ZAINUB DHANANI is known as the “superwoman” of her graduating class at the Lovett School.
The 18-year-old was a top contender for valedictorian, when in January, an autoimmune illness threatened her health and chance at the title. She stayed home ill and weak for two months, returning in March with a lofty goal some believed was impossible.
Dhanani vowed to complete three months of homework, her current assignments and those for January and February, before the March 29 cut-off date to be considered for valedictorian.
“The principal and academic dean said, ‘She would have to be a real superwoman to do that,’ ” her mother, Dilshad Dhanani, of Duluth, recalled.
Teachers were willing to lighten her load. But Dhanani didn’t want shortcuts. She set up a study schedule devoted to old and new homework. Then came the heavy lifting. Dhanani crammed three science research lab studies into a single day and completed about four major assessments each week, including essays, projects and quizzes.

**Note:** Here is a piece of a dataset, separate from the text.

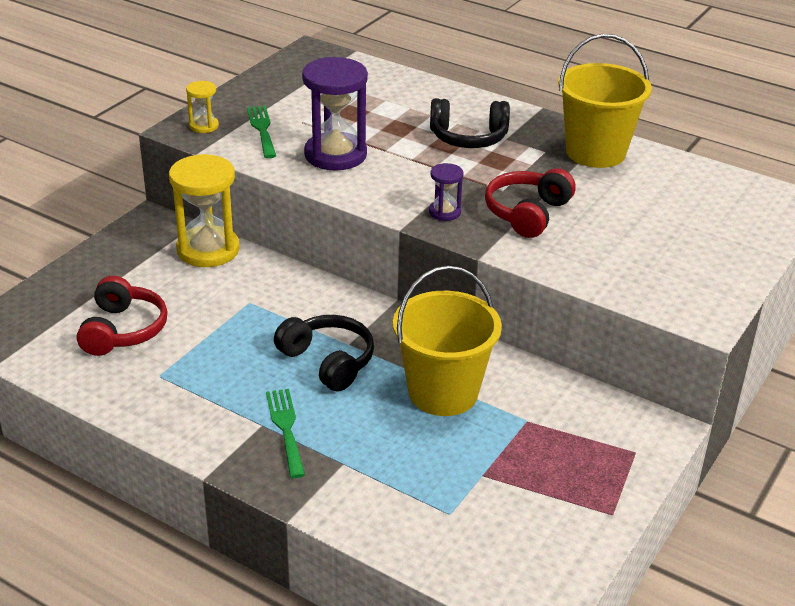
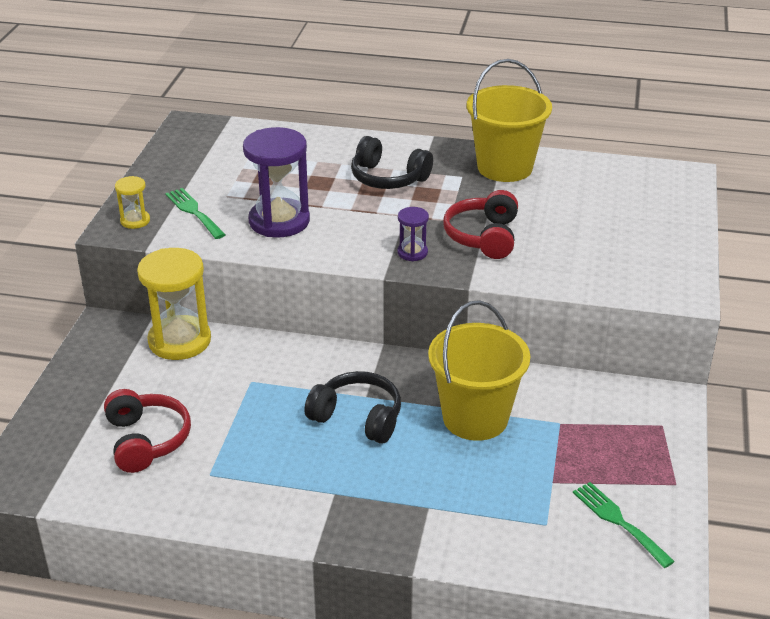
camera: 20 degrees left, 0 degrees up
(286, 428) = (358, 490): green fork -> green fork (618, 521)
(468, 138) = (388, 178): black headphones -> black headphones turned 45 degrees clockwise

Spring break didn’t stop her. She was testing at Lovett instead of resting on a beach. The workload was overwhelming at times.
“It pushed me to see how much I can handle and made me closer to God,” she said.
She met her deadline.
“She completed every graded assignment, quiz, test and lab,” her mother beamed.

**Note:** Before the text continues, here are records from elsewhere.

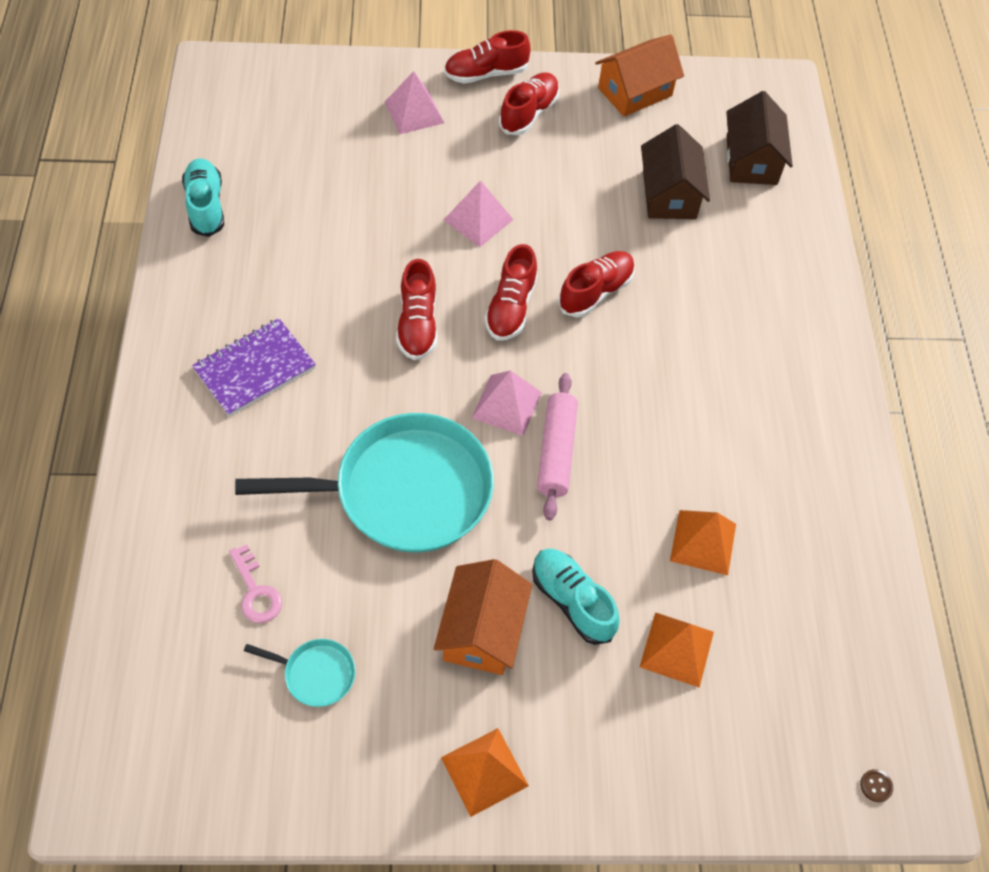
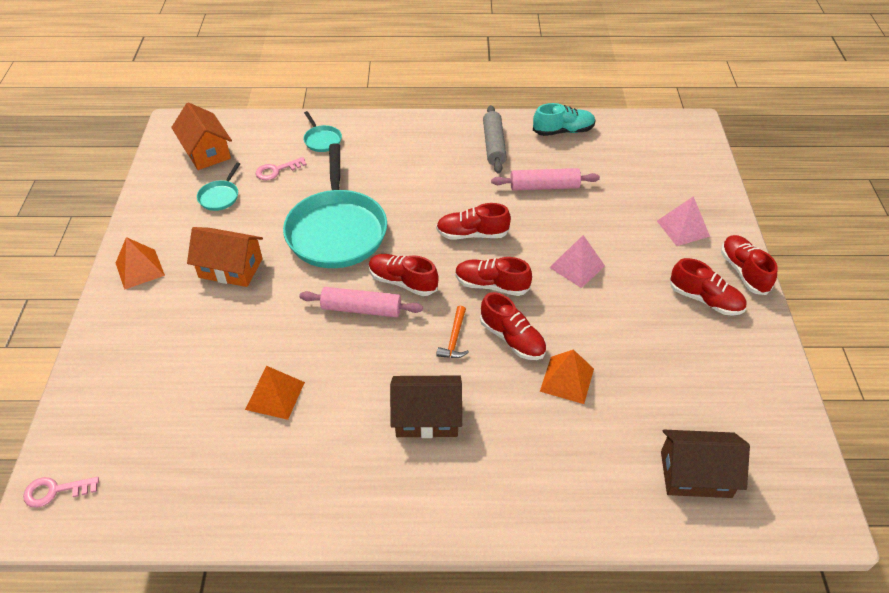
camera: 95 degrees right, 10 degrees down
(182, 527) = (322, 140): none -> turquoise pan
(228, 290) = (493, 145): none -> grey rolling pin
(254, 369) = (432, 160): purple notebook -> none
(326, 238) = (544, 186): none -> pink rolling pin
(507, 405) = (403, 282): pink pyramid -> red shoe
(572, 601) = (242, 314): turquoise shoe -> none
(599, 349) = (454, 339): none -> orange hammer
(635, 92) = (760, 379): orange house -> orange house (206, 152)
(669, 194) = (632, 398): brown house -> brown house (427, 417)
(676, 649) = (193, 372): orange pyramid -> orange pyramid (567, 379)
(876, 786) = (55, 491): brown button -> pink key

She graduated Sunday with more than a 4.0 GPA and the valedictorian title, breezing through nine Advanced Placement classes.
“Honestly, it was a lot of work,” she said. “I was able to manage it because I had such a great support system. I didn’t want to see all of the work I had done my four years at Lovett suffer because of my last segment of high school. I am one of those people who pushes themselves to be the best they can be.”
Dhanani will attend Harvard University, where she says her academic juggling act will pay off.
CIERA DUNN raced through her senior year in overdrive, juggling AP classes and a full-time job, because she craved financial independence.
The 17-year-old graduated this month from Central Gwinnett High School, excited and exhausted. Since August, Dunn has been going practically nonstop.
First, it was classes until midmorning, followed by a couple of study hours in the library. Then, off to work at a Walgreens in Lawrenceville, Ga., where the lessons she learned in AP economics took hold as she stocked shelves and rang up sales 30 to 40 hours a week.
Homework and sleep got wedged in between her hectic schedule.
The ambitious senior decided to take more AP classes and enroll in a work-study program, gladly sacrificing her social life to earn a better income.
She saved for college and for a $2,500 silver Toyota that made it easier to get to work, until it broke down recently. She is saving to get it fixed. Dunn skipped prom to avoid the expense.
“I semi-regret that,” Dunn said.
She teared up with relief after her final AP exam, admitting that juggling so many things was hard. “Many times, I just didn’t want to get out of bed, but you have to. It puts me in awe, when I look at my co-workers who have families and car notes.”
Amazed by her granddaughter’s determination, Willie Allen, of Decatur, Ga., said, “I am very proud of her.”
Dunn graduated with a 3.3 GPA and college credits that will allow her to skip freshman history and literature. She has been accepted to five Georgia colleges, including Georgia State University.
Once she begins college, she hopes to commute to Walgreens to work. She needs book money.
“I want to be an orthopedic surgeon,” she said. “It has always been my dream.”